M. VANDELOUP IS SURPRISED
Owing to the quiet life Kitty had led since she came to Melbourne, and the fact that her appearance on the stage had taken place in the country, she felt quite safe when making her appearance in Melbourne society that no one would recognise her or know anything of her past life. It was unlikely she would meet with any of the Pulchop family again, and she knew Mr Wopples would hold his tongue regarding his first meeting with her, so the only one who could reveal anything about her would be Vandeloup, and he would certainly be silent for his own sake, as she knew he valued the friendship of Madame Midas too much to lose it. Nevertheless she awaited his coming in considerable trepidation, as she was still in love with him, and was nervous as to what reception she would meet with. Perhaps now that she occupied a position as Mrs Villiers’ adopted daughter he would marry her, but, at all events, when she met him she would know exactly how he felt towards her by his demeanour.
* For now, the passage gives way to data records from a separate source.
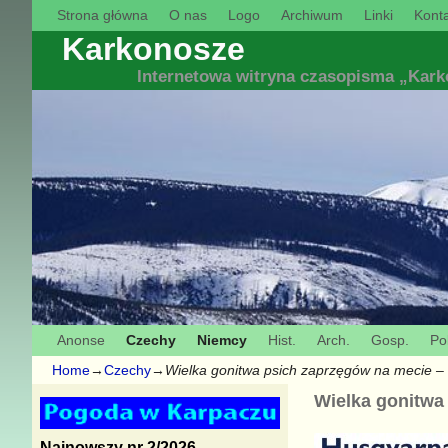
Strona główna
O nas
Logo
Archiwum
Linki
Konta
Karkonosze
Internetowa witryna czasopisma „Kar
Anonse
Czechy
Niemcy
Hist.
Arch.
Gosp.
Pol
Home
→
Czechy
→
Wielka gonitwa psich zaprzęgów na mecie 
Wielka gonitwa
Najnowszy nr 2/2026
Vandeloup, on the other hand, was quite unaware of the surprise in store for him, and thought that the old friend he was to meet would be some Ballarat acquaintance of his own and Madame’s. In his wildest flight of fancy he never thought it would be Kitty, else his cool nonchalance would for once have been upset at the thought of the two women he was interested in being under the same roof. However, where ignorance is bliss—well M. Vandeloup, after dressing himself carefully in evening dress, put on his hat and coat, and, the evening being a pleasant one, thought he would stroll through the Fitzroy Gardens down to the station.